# DIY fert tabs



## k zeller (Oct 9, 2014)

Saw a video for this a while ago and thought it was an awesome idea. So far for me its working great.

00 (double ot) vegetable capsules separated 500ct $30
Osmocote® Smart Release® Plant Food Plus - 1 lb. $10

Fill tabs with Osmocote. Place one every square foot or so at bottom of tank when laying down your substrate. As the veggie tab begins to dissolve the ferts are slowly released so the establishing roots may absorb the nutrients needed. Used in my native 55 and the plants are doing increadably well. No other ferts added for the last two months now and no spike in the water column. Cheap easy and only requires a small amont of effort to accomplish.


----------



## customtanks (Oct 31, 2014)

Yea, an after awhile of replacing the tabs u end up with a bunch of little yellow fertilizer balls on the top of ya substrate cuz ya plants dont use all of it an u pull plants to put new ones or jus make space.


----------



## k zeller (Oct 9, 2014)

customtanks said:


> Yea, an after awhile of replacing the tabs u end up with a bunch of little yellow fertilizer balls on the top of ya substrate cuz ya plants dont use all of it an u pull plants to put new ones or jus make space.


All be it the truth, whereas wit hany other fert tab that many other people purchase, there are resins used to keep the nutrients on a ball shape.

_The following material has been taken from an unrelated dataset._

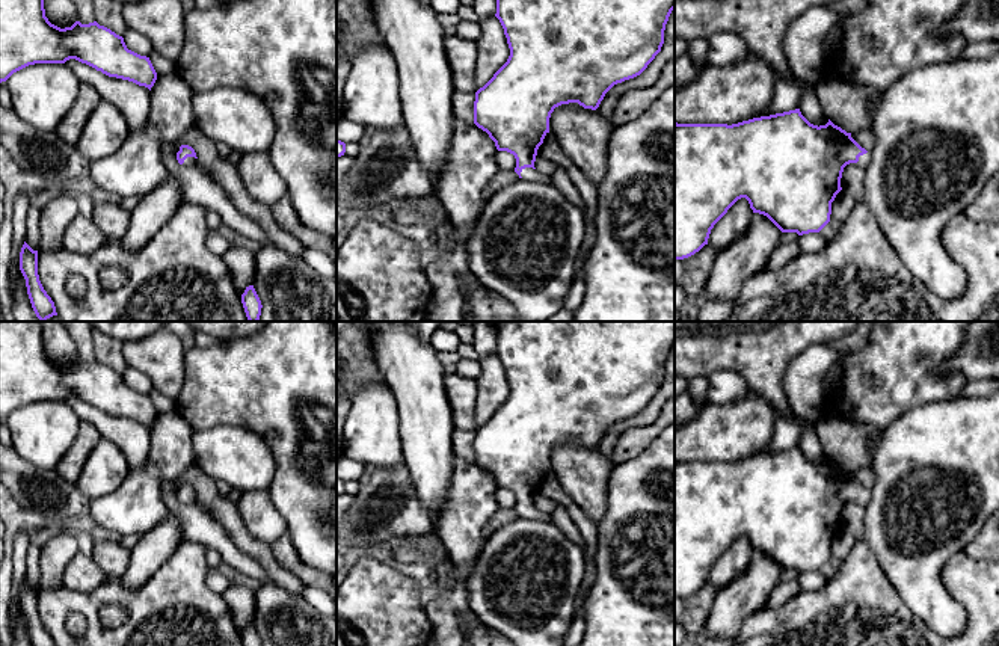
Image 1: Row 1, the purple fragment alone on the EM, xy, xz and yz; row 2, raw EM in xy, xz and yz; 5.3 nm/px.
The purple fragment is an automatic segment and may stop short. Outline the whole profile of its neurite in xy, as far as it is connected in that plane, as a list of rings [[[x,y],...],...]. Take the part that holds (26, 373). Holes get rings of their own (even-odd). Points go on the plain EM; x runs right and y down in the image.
[[[0,321],[0,421],[35,401],[65,401],[75,397],[109,415],[133,420],[151,429],[157,411],[146,394],[127,386],[124,376],[97,359],[60,367],[48,359],[39,321]]]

This resin is what is usually found like you mention. This resin is harmless and if you are doing a heavily planted tank they will hardly ever be noticable. Especially with carpeting plants...


----------



## customtanks (Oct 31, 2014)

k zeller said:


> All be it the truth, whereas wit hany other fert tab that many other people purchase, there are resins used to keep the nutrients on a ball shape. This resin is what is usually found like you mention. This resin is harmless and if you are doing a heavily planted tank they will hardly ever be noticable. Especially with carpeting plants...


The clay roottabs r the best, i think anyway but u have to use dry ferts to make em.


----------



## gar1948 (Apr 8, 2015)

How would you place these osmocote capsules in a spec 3 tank that is only 8"x8" square?


----------



## dirtmonkey (Mar 12, 2007)

gar1948 said:


> How would you place these osmocote capsules in a spec 3 tank that is only 8"x8" square?


I would just use long forceps and put in a few of the little fertilizer pellets individually. A whole capsule would be a huge concentration all in one spot.


----------